L'Universidad Metropolitana para la Educación y el Trabajo (UMET), fondée il y a 13 ans à l'initiative du syndicat SUTERH, a intégré plus de 100 organisations syndicales dans sa cogestion. Gimena Vitali, sa rectrice, et Flavia Quiroga, secrétaire académique, ont discuté de l'approche inclusive de l'institution dans l'émission #MujeresenlaJungla de Radio Perfil AM 1190.
Vitali a mis en avant la collaboration avec les syndicats pour créer des formations adaptées à la vie des travailleurs. « Le syndicat s'approche de l'UMET, car les universités publiques peuvent parfois être très exclusives pour quelqu'un ayant une vie de travailleur, qui consacre de nombreuses heures à son métier et a aussi des charges familiales, et les privées sont généralement assez exclusives en raison des frais », a-t-elle expliqué, citant en exemple la licence en pharmacie développée avec l'Association des employés de pharmacie (ADEF).
Quiroga a souligné l'intégration des droits humains et de la perspective de genre dans tous les plans d'études, issue d'alliances avec des organisations de femmes, de travestis et d'autres collectifs.
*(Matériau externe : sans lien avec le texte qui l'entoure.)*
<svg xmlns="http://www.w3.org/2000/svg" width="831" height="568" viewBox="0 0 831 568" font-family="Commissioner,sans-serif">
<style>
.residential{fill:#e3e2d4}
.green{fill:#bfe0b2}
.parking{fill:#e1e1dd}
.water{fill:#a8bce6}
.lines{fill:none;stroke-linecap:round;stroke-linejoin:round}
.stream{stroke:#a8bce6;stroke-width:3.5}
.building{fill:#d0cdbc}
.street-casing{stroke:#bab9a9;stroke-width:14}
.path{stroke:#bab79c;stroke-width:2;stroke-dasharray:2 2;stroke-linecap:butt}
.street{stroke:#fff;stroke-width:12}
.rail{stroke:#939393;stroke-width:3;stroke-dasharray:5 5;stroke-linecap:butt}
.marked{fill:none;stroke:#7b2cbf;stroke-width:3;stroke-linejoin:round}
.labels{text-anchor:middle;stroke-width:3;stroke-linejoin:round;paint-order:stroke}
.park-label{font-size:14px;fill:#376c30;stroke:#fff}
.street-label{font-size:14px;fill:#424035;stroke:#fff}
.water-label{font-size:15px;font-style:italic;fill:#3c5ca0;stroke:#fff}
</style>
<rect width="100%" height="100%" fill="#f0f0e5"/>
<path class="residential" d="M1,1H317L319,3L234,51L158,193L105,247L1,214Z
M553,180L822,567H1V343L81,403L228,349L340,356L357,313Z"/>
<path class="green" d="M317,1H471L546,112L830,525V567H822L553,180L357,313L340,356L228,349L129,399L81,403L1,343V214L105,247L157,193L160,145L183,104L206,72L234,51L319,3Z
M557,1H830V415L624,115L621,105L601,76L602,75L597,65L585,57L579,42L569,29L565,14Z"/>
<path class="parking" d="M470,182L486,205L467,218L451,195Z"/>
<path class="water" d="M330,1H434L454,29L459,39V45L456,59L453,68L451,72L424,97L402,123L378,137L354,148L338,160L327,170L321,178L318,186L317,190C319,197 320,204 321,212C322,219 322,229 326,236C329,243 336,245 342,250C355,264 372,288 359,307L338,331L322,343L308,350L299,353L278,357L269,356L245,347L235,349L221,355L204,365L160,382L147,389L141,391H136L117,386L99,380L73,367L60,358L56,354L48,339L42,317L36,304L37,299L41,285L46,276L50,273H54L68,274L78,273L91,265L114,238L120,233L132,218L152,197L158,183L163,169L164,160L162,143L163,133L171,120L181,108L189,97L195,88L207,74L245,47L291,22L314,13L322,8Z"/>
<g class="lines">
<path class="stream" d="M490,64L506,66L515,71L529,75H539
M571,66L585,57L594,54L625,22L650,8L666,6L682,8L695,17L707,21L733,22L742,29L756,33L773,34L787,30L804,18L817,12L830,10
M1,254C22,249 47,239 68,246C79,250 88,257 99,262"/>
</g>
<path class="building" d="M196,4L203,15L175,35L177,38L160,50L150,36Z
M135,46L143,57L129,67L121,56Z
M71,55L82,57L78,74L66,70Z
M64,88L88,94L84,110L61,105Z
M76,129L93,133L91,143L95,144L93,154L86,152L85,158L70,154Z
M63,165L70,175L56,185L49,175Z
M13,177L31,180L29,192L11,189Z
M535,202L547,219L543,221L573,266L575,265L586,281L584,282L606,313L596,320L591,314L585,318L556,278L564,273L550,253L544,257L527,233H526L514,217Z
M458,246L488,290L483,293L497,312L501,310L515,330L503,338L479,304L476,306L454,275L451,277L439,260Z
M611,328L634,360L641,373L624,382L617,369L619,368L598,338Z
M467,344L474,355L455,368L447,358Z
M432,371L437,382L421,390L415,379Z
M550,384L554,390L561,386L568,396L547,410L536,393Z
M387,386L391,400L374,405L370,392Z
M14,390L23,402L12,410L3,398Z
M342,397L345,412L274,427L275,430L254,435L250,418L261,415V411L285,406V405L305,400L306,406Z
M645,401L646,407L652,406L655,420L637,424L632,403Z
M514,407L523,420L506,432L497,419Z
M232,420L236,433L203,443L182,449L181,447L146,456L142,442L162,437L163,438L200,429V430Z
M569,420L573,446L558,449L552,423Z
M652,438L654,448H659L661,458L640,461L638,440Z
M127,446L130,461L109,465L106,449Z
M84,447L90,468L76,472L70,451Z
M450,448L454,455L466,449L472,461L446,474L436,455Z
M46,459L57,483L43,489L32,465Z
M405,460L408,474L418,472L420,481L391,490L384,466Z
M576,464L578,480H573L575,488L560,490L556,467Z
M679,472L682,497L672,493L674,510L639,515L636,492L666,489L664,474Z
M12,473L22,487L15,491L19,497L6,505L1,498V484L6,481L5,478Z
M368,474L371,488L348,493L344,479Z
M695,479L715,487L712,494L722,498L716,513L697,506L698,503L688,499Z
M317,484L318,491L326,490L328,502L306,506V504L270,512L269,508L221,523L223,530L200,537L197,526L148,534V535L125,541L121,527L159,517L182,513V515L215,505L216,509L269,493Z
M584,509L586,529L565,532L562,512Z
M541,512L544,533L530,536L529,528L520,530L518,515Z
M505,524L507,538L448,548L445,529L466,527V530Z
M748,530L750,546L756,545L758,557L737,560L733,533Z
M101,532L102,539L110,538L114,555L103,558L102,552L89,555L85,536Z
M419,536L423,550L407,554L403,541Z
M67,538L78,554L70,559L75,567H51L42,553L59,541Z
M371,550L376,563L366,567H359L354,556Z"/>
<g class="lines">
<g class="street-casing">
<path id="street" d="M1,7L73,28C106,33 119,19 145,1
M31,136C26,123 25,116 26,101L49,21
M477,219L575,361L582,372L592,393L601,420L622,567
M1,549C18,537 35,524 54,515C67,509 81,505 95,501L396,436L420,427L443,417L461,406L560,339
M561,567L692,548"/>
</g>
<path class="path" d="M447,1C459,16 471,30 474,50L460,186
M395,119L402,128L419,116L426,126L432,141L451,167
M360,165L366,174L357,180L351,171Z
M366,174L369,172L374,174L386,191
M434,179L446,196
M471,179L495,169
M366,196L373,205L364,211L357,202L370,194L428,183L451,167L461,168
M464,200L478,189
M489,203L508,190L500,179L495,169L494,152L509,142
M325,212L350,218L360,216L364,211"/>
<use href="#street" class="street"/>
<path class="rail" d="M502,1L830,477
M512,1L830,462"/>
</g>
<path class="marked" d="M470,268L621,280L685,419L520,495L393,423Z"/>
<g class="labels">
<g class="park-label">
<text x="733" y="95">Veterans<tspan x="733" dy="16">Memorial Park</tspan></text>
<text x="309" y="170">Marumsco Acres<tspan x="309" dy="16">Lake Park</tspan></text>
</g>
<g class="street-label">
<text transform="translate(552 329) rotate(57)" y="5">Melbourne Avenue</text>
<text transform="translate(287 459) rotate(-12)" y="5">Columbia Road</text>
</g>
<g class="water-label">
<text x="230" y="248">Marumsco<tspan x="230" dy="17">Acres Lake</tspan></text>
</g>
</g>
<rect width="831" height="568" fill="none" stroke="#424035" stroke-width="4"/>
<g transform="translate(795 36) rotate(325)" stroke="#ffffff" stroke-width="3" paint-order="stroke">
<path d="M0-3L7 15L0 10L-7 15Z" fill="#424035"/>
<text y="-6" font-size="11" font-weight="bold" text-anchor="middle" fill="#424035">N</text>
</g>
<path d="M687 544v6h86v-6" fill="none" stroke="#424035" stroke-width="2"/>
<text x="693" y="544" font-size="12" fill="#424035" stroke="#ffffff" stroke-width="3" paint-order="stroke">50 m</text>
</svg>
Dans le paysage universitaire argentin, avec plus de 130 institutions, moins de 10 % des postes de recteur sont occupés par des femmes, qui occupent généralement des rôles comme vice-rectorats ou secrétariats académiques, mais pas les décisions budgétaires clés.
« Le plafond de verre est en train d'être brisé », a déclaré Quiroga, l'attribuant aux nouvelles générations qui défient les rôles traditionnels. L'UMET propose des horaires flexibles et des modalités 100 % virtuelles pour faciliter l'accès, avec des formations comme tourisme, gestion culturelle et gestion environnementale incluant des accords avec les municipalités pour des bourses de 50 %.
Les inscriptions pour 2026 sont ouvertes jusqu'au 11 mars, suivies d'un cours introductif pour éviter les frustrations. « Nous ne fournissons pas un service à quelqu'un qui vient s'inscrire à une formation ; ce n'est pas un client. Nous fournissons un service à la société », a conclu Quiroga, soulignant la mission de former des professionnels pour le bien commun.